OPINION: Deal Vetoes Controversial ‘Religious Liberty’ Bill, Duh
Gov. Nathan Deal vetoed the “religious liberty” bill that triggered criticism from gay rights groups and business leaders.
In a press conference at the Capitol, Deal said House Bill 757 does not reflect Georgia’s welcoming image as a state full of “warm, friendly and loving people.”
“Our people work side by side without regard to the color of our skin, or the religion we adhere to. We are working to make life better for our families and our communities. That is the character of Georgia. I intend to do my part to keep it that way,” he said. “For that reason, I will veto HB 757.”
This veto has infuriated religious conservatives who were seeking to strengthen legal protections from opponents of gay marriage.
However, many major corporations were threatening to pull out of Georgia if Deal passed the legislation: Disney, Apple, Time Warner, Intel, the NFL, and many others.
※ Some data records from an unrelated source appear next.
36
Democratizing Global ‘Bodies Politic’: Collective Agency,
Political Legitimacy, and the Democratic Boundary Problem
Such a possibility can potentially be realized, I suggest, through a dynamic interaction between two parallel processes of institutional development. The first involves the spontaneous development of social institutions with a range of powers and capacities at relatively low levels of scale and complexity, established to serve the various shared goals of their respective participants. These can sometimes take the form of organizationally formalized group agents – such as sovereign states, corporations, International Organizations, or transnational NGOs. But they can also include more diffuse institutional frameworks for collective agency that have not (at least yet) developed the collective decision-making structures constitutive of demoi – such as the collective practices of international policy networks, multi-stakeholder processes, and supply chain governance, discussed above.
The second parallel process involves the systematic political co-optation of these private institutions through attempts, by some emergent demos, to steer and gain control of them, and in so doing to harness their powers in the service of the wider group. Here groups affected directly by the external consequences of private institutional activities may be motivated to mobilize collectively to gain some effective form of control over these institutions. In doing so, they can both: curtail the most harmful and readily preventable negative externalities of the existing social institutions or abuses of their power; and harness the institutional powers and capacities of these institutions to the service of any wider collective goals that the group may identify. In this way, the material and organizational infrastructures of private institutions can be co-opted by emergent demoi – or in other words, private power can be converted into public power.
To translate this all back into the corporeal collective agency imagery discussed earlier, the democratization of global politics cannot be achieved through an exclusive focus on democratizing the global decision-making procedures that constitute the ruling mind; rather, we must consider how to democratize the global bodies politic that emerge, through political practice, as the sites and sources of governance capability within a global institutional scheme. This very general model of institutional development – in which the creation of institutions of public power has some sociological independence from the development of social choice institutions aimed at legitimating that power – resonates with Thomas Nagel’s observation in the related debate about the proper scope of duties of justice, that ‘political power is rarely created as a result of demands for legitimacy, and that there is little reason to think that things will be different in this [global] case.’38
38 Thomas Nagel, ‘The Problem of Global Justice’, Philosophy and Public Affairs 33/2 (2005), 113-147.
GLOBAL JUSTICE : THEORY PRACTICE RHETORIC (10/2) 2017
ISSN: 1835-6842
They joined with gay rights groups who warned that the measure is legal discrimination. Deal ran on a pro-business platform, so it’s no surprise he took those threats into account.
So what exactly was in the legislation that had so many people around the country in uproar? Well in essence it would allow faith-based organizations to deny services to those who violate their “sincerely held religious beliefs” and preserve their right to fire employees who aren’t in accordance with those beliefs.
I’m sorry, but do we even need this legislation? Has anyone who is in uproar about this (on both sides) even read the constitution? Probably not because most people haven’t, but that’s another gripe for another day.
Religious organizations already have protection under the law to oppose gay marriage. If a gay couple walks into a church and asks the priest to marry them and he says, “Sorry in our church a marriage is between a man and a woman,” he has every right to turn them away. If a preacher stands on his pulpit and preaches to his congregation that gay marriage is a sin, he has every right to do so. Read the First Amendment.
Now what about the term faith-based organization? In my understanding, a “faith-based organization” is not a legally defined term, but it is used to describe organizations (religious or charitable) that are affiliated or identified with one or more religious groups.
This doesn’t even apply to businesses. So same gay couple walks into a bakery, asks the baker to bake them a gorgeous 10-tiered cake for their upcoming wedding. This baker refuses based on his deeply held religious beliefs that gays should not be married. Guess what? This big, bad law doesn’t cover the baker. This law was just for religious organizations, not businesses.
There is no federal law protecting LGBT people from discrimination. All states must adhere to the Federal Civil Rights Act of 1964, which prohibits discrimination based on race, color, religion or national origin. There’s nothing in there about sexual orientation or identity. Some states have enacted these laws, but Georgia is not one of them.
So does that mean this bakery has the right to refuse service to this couple? Currently under the law, it seems like he does.
So why is everyone up in arms about a bill giving churches and faith-based organizations rights it already holds?
Honestly, this bill was simply a knee-jerk reaction by religious conservatives who are opposed to gay marriage and appalled at last year’s Supreme Court decision. They are afraid their rights are going to be taken away by the federal government and want to ensure those rights are not lost.
Unless the federal government decides to take away the First Amendment, I think we’re all good.
On the other side, gay rights activists shouldn’t be pushing their ideas onto religious organizations. So the church doesn’t agree with your choices. OK, find another church. So a baker doesn’t agree with your marriage. Ok, find another baker. Why would you want to fight someone who whole-heartedly disagrees with your lifestyle into baking a cake for you? Why would you go into a church you know does not agree with gay marriage and fight to get married there? Wouldn’t you rather a team of people who support you and love you there on your big day?
In my opinion, this is more of a personal respect issue. When did we become a society that pushes others into agreeing with our views? When did we become a society that ostracizes people who don’t agree with us? When did we become a society that doesn’t respect each other?